**Task objective:**
What lines below hold the string "LIST"? Copy them all.

[Record extracts — start]

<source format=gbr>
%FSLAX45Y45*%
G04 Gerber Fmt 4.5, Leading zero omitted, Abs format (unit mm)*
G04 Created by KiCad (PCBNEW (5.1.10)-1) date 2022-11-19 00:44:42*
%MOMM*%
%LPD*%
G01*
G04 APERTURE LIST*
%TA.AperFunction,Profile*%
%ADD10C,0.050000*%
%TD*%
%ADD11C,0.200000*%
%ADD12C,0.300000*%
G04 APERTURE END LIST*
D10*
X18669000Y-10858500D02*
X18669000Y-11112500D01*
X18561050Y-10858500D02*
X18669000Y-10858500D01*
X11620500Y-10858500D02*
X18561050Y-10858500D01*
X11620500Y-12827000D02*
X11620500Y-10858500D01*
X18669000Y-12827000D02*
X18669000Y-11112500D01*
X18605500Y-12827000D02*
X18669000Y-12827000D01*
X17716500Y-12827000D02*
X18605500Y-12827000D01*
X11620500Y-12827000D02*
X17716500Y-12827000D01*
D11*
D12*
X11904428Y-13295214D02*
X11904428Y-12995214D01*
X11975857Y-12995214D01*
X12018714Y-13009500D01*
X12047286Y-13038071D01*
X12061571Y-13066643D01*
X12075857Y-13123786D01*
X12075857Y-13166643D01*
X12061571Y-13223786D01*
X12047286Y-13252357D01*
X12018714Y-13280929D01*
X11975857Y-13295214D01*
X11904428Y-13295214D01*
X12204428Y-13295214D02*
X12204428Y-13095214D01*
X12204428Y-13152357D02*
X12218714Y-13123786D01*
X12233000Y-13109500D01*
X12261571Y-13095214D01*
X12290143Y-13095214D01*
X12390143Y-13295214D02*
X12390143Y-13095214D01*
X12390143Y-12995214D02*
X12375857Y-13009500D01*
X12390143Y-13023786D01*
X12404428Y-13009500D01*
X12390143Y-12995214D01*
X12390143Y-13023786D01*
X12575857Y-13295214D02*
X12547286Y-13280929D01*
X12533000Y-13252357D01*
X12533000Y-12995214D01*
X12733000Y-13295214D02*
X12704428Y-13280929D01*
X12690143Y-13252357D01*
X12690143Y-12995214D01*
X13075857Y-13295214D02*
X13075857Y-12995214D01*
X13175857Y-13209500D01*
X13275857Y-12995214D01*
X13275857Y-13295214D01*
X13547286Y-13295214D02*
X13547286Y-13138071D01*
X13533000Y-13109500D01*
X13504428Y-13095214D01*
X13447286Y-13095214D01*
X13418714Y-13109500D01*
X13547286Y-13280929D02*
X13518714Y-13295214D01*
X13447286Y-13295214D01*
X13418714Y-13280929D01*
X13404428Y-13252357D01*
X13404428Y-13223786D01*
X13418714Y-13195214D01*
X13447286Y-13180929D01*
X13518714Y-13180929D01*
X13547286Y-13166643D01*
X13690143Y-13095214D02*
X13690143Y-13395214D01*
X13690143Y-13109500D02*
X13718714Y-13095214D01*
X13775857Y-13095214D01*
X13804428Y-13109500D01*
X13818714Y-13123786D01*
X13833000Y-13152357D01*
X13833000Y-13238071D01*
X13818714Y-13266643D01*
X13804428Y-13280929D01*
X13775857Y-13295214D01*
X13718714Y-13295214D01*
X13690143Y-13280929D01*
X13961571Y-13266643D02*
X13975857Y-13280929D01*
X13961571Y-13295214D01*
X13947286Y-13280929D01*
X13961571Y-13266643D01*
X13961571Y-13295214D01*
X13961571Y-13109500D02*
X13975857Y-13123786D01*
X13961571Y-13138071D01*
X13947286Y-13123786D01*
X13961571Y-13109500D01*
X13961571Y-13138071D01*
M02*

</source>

[Record extracts — finish]
[Record extracts — start]

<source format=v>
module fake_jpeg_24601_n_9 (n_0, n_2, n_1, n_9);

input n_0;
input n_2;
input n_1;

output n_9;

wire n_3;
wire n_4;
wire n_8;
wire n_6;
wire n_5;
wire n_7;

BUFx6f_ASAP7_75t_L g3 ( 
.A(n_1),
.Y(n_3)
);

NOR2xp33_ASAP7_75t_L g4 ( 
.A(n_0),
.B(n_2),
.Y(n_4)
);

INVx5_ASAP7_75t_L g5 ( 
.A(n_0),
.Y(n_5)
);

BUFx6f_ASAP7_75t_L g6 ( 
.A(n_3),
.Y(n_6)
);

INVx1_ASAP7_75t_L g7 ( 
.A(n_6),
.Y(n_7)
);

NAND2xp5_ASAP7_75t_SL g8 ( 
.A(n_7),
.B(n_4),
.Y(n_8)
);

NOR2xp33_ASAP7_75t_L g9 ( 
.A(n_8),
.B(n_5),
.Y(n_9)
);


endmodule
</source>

[Record extracts — finish]

**Solution:**
G04 APERTURE LIST*
G04 APERTURE END LIST*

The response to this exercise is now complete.